§ **Activity**
Report the number of lines in the items that contain the word "commencer". Give the number alone.

━━━━━ Records for the task ━━━━━

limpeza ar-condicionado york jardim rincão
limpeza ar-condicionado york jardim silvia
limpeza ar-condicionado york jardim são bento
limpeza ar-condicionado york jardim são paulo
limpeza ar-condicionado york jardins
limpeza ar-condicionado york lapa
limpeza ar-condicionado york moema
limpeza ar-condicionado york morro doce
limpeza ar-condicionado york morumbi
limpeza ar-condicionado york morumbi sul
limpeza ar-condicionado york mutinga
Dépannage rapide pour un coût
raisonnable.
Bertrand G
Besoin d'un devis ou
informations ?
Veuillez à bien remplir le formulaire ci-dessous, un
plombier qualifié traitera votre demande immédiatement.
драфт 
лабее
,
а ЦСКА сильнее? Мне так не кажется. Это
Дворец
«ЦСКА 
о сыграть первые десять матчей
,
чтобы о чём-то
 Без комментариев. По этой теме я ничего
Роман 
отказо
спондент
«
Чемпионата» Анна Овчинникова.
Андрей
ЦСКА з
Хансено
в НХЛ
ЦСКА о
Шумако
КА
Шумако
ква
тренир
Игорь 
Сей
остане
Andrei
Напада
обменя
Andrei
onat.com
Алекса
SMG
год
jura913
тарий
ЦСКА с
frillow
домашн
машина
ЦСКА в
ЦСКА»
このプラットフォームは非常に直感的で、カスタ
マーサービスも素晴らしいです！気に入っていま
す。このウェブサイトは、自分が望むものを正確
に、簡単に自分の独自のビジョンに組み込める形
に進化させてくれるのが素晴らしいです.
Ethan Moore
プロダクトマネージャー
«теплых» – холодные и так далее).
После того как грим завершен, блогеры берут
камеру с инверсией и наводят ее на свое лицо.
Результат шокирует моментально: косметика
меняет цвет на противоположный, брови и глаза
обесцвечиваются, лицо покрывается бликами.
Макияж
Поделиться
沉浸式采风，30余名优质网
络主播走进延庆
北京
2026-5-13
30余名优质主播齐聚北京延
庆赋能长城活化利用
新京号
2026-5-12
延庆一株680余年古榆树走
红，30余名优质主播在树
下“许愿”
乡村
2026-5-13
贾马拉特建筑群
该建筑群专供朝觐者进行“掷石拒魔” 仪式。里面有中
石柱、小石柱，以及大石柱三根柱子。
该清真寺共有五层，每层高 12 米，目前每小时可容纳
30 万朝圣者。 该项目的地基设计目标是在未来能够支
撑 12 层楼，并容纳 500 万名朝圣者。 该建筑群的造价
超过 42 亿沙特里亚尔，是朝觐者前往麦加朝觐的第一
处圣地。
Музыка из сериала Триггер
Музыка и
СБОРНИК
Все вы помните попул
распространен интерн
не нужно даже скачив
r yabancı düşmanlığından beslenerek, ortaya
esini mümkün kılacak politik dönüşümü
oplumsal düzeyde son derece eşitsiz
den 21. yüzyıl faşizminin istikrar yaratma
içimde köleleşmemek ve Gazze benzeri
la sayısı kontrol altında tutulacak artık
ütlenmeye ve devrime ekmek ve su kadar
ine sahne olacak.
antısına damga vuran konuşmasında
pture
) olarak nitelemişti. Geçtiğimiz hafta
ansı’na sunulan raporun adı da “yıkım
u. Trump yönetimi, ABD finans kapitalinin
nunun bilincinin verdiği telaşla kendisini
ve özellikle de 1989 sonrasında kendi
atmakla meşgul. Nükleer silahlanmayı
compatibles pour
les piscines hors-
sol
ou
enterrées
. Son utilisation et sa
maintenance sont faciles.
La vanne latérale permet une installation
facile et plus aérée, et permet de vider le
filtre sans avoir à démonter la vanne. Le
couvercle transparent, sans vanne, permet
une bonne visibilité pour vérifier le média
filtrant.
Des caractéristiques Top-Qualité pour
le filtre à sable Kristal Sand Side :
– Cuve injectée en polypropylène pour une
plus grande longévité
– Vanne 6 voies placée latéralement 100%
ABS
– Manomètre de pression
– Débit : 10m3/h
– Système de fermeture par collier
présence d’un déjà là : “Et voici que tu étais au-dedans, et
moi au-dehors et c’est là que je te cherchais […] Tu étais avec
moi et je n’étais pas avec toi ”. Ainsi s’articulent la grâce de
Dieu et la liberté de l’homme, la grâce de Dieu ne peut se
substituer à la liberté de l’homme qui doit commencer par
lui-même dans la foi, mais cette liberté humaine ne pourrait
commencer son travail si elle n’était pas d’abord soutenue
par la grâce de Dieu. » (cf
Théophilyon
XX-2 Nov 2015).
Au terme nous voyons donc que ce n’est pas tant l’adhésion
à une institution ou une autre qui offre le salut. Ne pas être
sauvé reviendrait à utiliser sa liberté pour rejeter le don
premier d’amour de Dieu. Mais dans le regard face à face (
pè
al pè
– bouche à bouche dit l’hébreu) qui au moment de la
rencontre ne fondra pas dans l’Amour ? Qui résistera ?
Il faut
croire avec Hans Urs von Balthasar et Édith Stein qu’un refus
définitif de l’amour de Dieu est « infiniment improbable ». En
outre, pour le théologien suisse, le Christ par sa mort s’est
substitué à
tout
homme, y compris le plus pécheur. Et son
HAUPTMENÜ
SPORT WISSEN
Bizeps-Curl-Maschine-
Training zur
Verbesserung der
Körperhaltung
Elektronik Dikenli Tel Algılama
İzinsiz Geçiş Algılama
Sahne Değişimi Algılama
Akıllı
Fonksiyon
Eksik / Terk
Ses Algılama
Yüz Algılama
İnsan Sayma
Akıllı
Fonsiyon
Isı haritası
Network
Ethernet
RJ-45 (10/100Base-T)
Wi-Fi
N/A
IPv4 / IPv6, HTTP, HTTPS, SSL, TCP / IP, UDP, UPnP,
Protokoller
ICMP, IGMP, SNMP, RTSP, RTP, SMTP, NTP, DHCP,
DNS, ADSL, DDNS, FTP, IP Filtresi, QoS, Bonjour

━━━━━

§ **Result**
2